To address this, the authors propose Adaptive Risk Learning (ARL). The core of ARL is a data‑driven ambiguity set (DAS) that contains all demand parameters statistically consistent with the observed sales up to the current period. Initially, when few arrivals have been observed, the DAS is wide, reflecting high model ambiguity and high downside risk. As more sales data are collected, a likelihood‑ratio (or similar) test prunes implausible parameters, causing the DAS to shrink. The authors prove (Theorem 1) that the DAS converges to a singleton containing the true parameter with probability at least 1 − δ.

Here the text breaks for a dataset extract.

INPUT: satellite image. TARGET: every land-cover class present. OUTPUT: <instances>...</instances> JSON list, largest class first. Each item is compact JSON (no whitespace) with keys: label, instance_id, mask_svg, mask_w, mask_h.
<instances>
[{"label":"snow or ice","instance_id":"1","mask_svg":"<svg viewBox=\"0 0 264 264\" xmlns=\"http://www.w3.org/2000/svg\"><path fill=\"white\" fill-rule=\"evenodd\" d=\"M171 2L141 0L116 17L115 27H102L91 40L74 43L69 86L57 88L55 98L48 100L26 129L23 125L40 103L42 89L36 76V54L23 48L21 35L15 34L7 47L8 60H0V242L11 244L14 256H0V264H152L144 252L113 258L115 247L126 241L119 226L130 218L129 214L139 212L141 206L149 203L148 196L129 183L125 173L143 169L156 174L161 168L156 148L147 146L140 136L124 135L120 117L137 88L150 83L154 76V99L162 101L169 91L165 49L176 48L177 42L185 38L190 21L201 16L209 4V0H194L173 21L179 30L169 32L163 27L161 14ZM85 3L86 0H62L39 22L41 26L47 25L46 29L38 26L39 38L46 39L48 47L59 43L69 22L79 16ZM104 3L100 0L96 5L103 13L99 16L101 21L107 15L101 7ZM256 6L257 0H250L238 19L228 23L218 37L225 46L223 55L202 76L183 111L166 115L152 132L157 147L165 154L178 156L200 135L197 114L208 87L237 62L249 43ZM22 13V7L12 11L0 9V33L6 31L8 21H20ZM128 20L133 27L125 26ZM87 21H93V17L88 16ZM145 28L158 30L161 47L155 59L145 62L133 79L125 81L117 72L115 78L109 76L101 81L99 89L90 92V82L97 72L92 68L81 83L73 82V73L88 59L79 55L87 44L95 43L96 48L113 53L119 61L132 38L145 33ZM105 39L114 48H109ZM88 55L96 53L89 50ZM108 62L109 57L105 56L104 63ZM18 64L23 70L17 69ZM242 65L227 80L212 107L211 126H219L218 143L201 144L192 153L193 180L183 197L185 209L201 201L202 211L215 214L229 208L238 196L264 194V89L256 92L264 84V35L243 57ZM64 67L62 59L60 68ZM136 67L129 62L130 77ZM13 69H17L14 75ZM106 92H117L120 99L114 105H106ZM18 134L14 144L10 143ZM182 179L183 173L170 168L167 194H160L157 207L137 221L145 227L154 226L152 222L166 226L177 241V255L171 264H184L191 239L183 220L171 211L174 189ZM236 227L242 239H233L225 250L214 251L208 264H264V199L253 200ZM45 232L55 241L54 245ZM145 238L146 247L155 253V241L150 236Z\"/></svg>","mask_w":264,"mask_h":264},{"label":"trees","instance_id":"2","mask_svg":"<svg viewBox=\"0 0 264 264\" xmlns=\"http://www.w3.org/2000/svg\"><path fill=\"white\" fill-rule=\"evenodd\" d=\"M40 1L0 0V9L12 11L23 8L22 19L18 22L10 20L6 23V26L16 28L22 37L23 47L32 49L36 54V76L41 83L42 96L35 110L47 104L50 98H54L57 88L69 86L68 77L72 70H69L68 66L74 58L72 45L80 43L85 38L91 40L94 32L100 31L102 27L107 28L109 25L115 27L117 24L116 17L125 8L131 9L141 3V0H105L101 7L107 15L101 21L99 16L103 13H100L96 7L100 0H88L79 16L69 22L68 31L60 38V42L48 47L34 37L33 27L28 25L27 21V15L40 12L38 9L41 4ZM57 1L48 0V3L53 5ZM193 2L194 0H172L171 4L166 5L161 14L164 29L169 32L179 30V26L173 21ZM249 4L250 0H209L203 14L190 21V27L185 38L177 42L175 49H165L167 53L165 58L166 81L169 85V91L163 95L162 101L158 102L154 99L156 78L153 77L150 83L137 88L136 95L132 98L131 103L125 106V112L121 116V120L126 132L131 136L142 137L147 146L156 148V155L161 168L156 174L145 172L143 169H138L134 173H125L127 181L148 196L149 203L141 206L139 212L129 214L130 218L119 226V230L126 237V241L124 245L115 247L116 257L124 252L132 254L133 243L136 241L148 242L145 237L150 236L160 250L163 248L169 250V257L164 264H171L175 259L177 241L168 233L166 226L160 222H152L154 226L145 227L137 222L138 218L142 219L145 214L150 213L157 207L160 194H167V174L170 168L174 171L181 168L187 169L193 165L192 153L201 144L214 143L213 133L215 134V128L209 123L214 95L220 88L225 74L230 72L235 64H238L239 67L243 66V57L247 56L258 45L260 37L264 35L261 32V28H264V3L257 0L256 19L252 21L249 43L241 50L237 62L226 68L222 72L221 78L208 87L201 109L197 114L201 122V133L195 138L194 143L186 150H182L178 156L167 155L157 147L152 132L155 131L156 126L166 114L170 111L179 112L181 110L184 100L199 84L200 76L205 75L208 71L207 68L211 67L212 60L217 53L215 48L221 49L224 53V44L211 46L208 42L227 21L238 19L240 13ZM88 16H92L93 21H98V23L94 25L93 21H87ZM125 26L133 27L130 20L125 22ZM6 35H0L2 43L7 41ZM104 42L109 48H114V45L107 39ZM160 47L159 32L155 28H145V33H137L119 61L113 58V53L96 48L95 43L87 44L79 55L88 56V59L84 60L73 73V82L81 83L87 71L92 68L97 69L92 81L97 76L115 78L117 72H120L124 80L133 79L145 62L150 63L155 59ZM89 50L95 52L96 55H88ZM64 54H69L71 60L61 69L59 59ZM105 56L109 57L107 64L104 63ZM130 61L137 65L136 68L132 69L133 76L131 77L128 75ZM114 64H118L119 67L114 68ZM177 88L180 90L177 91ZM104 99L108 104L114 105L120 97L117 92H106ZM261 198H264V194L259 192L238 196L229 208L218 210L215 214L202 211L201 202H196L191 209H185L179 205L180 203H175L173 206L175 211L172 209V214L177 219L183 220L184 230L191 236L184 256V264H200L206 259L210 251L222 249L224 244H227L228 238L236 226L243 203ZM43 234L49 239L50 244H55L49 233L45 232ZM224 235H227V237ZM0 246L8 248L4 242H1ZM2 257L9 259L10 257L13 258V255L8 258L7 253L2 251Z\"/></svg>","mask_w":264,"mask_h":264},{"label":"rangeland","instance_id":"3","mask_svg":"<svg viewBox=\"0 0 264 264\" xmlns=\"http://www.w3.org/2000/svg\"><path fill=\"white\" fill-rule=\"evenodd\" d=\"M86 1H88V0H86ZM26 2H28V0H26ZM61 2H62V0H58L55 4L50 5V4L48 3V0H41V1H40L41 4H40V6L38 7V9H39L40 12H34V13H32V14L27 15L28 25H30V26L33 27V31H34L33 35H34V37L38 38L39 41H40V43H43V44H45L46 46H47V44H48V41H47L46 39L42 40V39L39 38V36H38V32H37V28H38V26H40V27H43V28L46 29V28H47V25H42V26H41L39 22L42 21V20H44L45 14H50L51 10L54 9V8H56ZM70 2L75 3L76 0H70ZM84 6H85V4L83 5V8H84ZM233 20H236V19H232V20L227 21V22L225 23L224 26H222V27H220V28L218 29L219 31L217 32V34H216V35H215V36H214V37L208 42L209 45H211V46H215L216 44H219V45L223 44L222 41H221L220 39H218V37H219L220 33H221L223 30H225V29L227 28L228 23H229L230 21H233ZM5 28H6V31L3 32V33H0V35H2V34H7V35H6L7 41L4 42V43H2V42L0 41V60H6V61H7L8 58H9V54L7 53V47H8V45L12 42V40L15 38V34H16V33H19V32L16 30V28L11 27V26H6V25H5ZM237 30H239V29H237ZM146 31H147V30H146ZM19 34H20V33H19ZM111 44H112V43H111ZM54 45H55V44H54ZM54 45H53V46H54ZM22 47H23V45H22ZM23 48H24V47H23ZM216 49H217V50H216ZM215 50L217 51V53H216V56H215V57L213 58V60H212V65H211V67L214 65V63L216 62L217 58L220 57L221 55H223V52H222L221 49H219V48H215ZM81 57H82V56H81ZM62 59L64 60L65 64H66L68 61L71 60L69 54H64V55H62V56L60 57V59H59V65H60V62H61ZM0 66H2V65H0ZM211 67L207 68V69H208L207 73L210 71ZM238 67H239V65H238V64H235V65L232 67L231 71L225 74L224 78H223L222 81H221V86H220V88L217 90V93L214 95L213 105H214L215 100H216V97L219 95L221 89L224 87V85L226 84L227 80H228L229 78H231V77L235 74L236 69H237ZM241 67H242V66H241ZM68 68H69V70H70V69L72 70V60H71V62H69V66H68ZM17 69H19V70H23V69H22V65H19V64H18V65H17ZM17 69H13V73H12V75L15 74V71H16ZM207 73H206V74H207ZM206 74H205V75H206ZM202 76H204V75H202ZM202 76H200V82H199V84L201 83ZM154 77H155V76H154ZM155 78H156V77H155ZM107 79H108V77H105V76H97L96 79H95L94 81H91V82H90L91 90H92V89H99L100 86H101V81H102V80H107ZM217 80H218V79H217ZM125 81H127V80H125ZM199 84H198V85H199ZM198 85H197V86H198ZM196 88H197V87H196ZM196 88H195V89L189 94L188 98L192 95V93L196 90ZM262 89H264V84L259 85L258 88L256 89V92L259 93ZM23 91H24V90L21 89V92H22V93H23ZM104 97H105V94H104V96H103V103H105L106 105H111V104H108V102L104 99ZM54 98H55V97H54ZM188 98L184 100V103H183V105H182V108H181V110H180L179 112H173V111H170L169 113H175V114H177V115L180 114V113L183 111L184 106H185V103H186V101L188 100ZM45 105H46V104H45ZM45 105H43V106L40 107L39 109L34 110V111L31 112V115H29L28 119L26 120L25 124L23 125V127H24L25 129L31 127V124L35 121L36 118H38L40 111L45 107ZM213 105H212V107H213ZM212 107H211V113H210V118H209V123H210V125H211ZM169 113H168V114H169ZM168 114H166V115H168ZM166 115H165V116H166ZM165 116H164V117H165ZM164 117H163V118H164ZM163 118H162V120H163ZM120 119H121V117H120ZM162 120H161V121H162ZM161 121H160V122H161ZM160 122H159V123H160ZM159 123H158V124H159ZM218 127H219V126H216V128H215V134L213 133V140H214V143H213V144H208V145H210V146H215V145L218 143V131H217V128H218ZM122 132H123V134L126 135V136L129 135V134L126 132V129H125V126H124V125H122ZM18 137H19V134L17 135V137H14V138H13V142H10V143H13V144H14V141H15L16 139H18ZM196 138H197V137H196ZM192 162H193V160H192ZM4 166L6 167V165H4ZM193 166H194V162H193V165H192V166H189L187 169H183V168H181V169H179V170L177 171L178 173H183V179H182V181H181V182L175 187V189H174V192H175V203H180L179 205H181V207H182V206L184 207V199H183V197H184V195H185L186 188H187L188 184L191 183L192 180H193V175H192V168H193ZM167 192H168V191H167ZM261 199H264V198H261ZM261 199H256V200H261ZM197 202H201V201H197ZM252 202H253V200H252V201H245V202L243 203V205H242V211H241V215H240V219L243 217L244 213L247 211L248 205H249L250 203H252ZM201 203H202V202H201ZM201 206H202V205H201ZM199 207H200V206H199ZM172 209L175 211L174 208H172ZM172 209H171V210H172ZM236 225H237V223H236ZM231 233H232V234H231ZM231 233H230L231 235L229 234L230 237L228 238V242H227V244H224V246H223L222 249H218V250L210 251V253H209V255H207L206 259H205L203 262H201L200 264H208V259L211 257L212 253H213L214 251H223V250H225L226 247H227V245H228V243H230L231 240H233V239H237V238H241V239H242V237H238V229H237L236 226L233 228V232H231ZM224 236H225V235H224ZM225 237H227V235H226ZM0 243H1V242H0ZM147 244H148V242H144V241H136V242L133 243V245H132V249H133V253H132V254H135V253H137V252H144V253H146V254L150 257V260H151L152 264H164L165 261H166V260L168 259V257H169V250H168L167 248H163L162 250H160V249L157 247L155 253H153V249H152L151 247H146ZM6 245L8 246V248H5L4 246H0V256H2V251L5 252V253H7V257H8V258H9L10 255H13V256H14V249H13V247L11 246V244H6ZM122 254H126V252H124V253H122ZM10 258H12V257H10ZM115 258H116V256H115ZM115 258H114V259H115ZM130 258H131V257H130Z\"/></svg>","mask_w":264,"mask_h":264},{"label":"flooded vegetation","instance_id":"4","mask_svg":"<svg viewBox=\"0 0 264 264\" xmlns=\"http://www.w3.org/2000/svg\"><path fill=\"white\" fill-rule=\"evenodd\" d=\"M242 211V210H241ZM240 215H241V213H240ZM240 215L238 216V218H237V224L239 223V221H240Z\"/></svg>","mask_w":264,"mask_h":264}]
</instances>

At each decision epoch, ARL selects the price that maximizes a risk‑adjusted revenue function evaluated over the current DAS. The risk adjustment can be any coherent risk measure (e.g., VaR, CVaR), allowing the policy to be conservative when ambiguity is large and aggressive when the DAS is tight. This adaptive mechanism yields two desirable properties: (1) early‑stage protection against large revenue loss, and (2) asymptotic regret minimization as the true demand model becomes identified.
The authors derive a regret bound for ARL (Theorem 2) that explicitly depends on the customer arrival pattern. Unlike the constant, arrival‑agnostic regret bounds for FTL in unconstrained settings, ARL’s bound scales with the time needed for the DAS to collapse, which is shorter for “early‑hit” patterns (many arrivals early) and longer for “flop” patterns (few early arrivals). When the restriction on price changes is relaxed, ARL reduces to the known constant‑regret case, matching FTL’s performance.
A comparative analysis pits ARL against two benchmarks: (i) a non‑adaptive risk‑mitigating (NRM) policy that optimizes the risk‑adjusted revenue over the entire initial DAS, and (ii) the classic FTL policy that uses a point estimate of demand. The analysis shows that ARL’s revenue estimates are closer to the true revenue with high probability than NRM’s, while ARL’s worst‑case revenue is closer to the true revenue than FTL’s. Moreover, ARL achieves a regret bound that vanishes under favorable arrival patterns without requiring the separability assumption needed for FTL.
Extensive simulations across a variety of arrival patterns and candidate‑parameter designs confirm the theoretical findings. ARL consistently delivers higher average revenue (5–12 % improvement) and lower Value‑at‑Risk (20–35 % reduction) compared with both NRM and FTL. In scenarios where the arrival pattern enables rapid learning (early‑hit), ARL matches the revenue of FTL while dramatically reducing downside risk. In “flop” scenarios, ARL attains the low‑risk performance of NRM while still outperforming FTL on the regret metric.
In summary, the paper introduces a novel constrained dynamic pricing model that captures real‑world price‑stickiness, proposes an adaptive risk‑mitigation algorithm grounded in a statistically shrinking ambiguity set, proves convergence and pattern‑dependent regret bounds, and demonstrates superior empirical performance. This work bridges the gap between regret‑focused learning and risk‑aware revenue management, offering a practically implementable solution for retailers facing limited price‑adjustment opportunities.